Il faut renoncer au suffrage de cette classe de lecteurs. Quant aux critiques plus philosophes, je les supplie de ne pas se rendre à la première objection qui troublera leur conscience, mais plutôt de songer que probablement cette objection s'est aussi présentée à l'auteur parmi une foule d'autres. Si je ne l'ai pas accueillie, c'est sans doute que je ne l'ai pas trouvée considérable, ou bien c'est que la suite de la lecture doit la faire évanouir. Les parties d'un système bien lié se soutiennent mutuellement, mais on ne les saurait présenter toutes à la fois; il faut donc avoir patience. Je demande instamment, pour loyer d'un travail patient et difficile, qu'on ne se hâte pas de prononcer le jugement, mais qu'on veuille bien suspendre jusqu'à la fin de l'ouvrage. J'ose assurer que telle proposition, qui paraîtra téméraire à l'énoncer, dix pages plus loin aura acquis la force d'une vérité démontrée.

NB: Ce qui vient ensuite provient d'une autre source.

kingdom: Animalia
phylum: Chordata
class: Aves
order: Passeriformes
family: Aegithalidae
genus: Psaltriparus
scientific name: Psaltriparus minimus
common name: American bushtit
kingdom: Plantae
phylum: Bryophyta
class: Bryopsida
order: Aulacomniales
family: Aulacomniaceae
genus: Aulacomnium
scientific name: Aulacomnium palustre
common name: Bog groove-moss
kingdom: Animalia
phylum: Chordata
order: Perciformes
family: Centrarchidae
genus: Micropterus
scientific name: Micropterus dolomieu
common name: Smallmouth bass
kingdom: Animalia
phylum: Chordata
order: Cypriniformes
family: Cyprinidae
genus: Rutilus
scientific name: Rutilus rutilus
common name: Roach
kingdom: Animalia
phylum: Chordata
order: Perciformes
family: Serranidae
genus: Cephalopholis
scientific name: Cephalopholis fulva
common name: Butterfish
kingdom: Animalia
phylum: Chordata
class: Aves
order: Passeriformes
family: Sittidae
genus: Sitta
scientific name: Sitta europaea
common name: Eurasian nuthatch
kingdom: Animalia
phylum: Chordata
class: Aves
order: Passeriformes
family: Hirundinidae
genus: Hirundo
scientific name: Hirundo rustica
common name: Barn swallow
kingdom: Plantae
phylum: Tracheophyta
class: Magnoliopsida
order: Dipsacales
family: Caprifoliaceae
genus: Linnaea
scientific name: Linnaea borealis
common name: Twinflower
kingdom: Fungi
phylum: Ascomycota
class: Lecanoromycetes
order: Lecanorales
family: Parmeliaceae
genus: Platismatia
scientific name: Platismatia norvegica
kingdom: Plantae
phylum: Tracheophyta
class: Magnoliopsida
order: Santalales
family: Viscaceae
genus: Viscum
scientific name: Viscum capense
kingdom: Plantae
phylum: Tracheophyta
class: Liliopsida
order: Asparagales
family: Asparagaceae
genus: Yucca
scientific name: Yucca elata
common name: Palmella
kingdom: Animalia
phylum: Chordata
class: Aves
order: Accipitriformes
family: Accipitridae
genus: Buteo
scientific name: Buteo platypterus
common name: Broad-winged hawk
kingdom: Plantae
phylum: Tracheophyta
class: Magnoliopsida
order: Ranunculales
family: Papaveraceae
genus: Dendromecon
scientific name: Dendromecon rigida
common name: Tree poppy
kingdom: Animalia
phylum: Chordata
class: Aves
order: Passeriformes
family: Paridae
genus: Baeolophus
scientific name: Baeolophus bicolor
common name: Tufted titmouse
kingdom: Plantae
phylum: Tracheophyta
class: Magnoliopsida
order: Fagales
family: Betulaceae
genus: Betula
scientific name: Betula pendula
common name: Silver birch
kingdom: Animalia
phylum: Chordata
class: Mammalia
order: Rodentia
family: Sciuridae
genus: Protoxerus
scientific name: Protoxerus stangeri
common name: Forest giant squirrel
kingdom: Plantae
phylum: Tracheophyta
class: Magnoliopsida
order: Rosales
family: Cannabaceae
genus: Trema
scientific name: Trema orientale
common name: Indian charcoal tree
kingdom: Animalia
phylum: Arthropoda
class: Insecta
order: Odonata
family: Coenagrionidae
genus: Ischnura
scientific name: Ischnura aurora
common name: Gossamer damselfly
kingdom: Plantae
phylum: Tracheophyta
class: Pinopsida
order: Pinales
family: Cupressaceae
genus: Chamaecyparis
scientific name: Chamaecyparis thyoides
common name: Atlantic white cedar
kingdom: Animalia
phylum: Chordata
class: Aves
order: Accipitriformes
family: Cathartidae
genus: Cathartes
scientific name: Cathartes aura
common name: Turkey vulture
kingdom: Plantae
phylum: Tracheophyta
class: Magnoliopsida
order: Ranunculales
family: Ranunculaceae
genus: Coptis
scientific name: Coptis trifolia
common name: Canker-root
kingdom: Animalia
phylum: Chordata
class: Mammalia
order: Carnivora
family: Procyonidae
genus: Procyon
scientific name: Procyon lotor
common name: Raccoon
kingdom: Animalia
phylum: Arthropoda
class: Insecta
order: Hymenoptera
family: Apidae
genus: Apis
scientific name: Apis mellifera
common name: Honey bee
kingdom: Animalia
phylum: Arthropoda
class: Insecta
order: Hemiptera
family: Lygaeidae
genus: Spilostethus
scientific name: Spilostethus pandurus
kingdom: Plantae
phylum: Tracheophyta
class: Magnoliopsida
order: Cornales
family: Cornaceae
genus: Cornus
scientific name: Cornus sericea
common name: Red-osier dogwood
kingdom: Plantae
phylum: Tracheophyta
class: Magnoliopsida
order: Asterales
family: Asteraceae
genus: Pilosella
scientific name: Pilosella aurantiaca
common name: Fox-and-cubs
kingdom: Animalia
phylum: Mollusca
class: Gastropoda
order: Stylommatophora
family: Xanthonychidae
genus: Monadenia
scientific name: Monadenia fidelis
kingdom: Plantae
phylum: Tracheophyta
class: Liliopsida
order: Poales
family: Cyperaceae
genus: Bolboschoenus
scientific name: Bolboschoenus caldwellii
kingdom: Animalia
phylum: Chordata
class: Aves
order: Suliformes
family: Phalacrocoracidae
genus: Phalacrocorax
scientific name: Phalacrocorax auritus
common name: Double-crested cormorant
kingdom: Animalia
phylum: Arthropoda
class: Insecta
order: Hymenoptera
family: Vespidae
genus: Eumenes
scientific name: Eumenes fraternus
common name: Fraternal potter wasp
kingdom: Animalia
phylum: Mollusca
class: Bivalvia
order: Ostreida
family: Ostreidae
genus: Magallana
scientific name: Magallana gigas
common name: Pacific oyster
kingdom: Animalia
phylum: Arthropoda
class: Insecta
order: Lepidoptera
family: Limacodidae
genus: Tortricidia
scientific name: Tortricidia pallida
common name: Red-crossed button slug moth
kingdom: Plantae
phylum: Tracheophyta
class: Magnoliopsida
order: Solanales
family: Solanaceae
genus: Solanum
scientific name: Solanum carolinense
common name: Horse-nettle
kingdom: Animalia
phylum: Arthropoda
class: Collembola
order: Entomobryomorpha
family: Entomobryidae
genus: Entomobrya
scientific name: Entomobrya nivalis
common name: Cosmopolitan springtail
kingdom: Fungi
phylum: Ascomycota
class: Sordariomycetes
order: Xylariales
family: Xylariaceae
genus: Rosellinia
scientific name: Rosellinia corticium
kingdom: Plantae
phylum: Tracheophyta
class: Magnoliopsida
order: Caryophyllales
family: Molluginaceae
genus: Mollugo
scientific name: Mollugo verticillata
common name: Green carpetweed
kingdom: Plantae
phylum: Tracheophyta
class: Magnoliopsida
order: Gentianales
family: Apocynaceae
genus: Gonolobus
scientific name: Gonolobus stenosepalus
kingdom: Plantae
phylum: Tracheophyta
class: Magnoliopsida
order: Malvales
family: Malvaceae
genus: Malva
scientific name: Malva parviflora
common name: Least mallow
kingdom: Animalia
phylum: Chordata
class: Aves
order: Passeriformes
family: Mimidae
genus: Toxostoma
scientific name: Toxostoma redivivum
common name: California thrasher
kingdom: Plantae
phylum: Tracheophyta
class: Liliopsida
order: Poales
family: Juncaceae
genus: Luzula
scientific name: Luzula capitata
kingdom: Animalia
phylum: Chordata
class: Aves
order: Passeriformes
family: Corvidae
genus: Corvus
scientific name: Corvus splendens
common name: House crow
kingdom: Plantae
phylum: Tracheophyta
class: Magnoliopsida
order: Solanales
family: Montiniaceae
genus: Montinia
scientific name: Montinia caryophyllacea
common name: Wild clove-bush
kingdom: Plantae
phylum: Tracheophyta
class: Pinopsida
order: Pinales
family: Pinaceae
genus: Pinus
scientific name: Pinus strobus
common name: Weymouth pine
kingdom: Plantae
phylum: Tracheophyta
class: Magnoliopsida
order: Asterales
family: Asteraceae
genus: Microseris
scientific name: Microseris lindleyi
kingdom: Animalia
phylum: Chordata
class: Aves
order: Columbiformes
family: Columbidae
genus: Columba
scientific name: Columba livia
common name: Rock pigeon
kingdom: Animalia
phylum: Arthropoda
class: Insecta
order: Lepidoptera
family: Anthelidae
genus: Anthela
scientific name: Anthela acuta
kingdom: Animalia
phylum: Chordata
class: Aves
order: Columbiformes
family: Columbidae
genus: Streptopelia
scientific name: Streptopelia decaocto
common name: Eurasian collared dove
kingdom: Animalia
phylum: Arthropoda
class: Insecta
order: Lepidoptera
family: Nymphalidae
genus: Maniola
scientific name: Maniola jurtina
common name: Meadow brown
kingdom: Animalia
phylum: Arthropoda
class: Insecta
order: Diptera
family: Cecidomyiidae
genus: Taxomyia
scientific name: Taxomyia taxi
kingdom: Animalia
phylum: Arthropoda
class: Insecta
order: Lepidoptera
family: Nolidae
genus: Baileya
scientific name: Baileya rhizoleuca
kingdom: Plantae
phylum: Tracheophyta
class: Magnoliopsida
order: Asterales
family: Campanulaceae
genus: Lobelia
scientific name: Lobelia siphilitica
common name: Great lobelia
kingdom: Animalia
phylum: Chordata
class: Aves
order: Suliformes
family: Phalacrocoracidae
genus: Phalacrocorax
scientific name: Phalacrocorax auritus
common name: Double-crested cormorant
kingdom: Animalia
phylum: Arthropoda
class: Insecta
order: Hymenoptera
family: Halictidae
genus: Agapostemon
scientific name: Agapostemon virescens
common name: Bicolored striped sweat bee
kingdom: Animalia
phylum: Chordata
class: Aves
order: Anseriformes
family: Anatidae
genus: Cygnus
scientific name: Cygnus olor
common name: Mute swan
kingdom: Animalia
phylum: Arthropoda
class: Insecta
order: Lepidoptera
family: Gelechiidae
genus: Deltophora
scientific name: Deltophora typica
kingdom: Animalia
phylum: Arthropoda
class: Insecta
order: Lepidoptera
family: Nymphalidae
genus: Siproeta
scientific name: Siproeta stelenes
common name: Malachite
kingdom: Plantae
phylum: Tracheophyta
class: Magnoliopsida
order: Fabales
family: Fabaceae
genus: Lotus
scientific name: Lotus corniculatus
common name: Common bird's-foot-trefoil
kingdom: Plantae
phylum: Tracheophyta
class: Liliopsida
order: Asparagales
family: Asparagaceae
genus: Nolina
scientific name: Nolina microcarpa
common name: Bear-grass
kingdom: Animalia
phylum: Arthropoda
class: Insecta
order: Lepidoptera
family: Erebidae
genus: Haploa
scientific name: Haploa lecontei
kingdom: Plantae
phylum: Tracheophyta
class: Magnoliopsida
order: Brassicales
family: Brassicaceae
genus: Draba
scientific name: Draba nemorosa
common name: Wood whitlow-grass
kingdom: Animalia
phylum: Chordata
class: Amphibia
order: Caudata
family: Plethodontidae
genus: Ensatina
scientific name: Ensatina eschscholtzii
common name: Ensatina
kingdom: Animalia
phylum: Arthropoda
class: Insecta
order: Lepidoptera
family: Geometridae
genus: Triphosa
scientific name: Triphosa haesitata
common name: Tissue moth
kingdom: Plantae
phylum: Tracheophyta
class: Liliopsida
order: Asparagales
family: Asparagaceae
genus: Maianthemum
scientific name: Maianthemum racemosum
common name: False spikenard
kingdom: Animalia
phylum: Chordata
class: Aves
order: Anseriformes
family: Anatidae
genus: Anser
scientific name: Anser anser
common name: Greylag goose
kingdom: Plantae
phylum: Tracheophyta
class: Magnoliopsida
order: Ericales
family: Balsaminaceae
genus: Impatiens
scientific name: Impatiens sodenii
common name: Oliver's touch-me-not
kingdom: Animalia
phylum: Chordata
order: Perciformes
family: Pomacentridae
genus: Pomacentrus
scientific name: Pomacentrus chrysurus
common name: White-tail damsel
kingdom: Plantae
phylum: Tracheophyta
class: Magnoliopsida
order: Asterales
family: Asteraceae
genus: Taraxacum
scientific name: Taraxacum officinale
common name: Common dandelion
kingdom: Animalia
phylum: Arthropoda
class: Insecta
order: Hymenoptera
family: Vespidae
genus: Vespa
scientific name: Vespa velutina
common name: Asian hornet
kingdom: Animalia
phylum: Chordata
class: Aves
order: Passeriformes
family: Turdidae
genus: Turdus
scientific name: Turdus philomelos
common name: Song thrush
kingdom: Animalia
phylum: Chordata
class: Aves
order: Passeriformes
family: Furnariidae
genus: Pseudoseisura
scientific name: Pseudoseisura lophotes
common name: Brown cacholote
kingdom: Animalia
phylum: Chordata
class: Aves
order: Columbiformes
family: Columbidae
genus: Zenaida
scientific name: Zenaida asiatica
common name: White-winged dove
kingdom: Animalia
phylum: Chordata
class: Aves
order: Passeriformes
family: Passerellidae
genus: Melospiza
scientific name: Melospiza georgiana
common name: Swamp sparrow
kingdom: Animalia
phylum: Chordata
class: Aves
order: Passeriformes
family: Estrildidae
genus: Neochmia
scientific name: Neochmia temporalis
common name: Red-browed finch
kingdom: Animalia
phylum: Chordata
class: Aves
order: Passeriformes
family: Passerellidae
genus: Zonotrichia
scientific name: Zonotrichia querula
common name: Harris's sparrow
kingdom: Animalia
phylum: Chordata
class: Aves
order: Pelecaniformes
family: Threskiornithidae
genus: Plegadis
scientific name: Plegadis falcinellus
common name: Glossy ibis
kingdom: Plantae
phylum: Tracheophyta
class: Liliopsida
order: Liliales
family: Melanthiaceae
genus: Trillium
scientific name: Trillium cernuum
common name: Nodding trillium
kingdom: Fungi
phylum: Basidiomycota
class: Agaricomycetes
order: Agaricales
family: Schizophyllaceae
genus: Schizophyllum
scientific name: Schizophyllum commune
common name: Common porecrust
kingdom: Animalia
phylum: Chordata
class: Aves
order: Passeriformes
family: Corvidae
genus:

Non que j'aie la présomption de croire cet ouvrage exempt d'erreurs. Ce serait une rare merveille que d'être parvenu à s'en garantir absolument dans une matière si délicate et si neuve. Mais j'espère qu'elles ne se trouveront que dans les détails, et non dans les principes. Je n'ai émis de principes que ceux que je regarde comme certains, et j'ai mieux aimé des lacunes dans mon système que des propositions douteuses. Pour mieux dire, je n'ai point fait de système: d'un grand nombre d'observations comparées, j'ai déduit quelques lois générales dont j'ai tâché de marquer les rapports, le tout justifié par des exemples. Voilà mon livre; j'espère qu'il facilitera la besogne de mes successeurs: la fatigue est pour celui qui défriche un terrain sauvage; le gré revient à celui qui y sème des fleurs: mais on se consolerait d'être oublié, si l'on avait la certitude d'avoir été utile.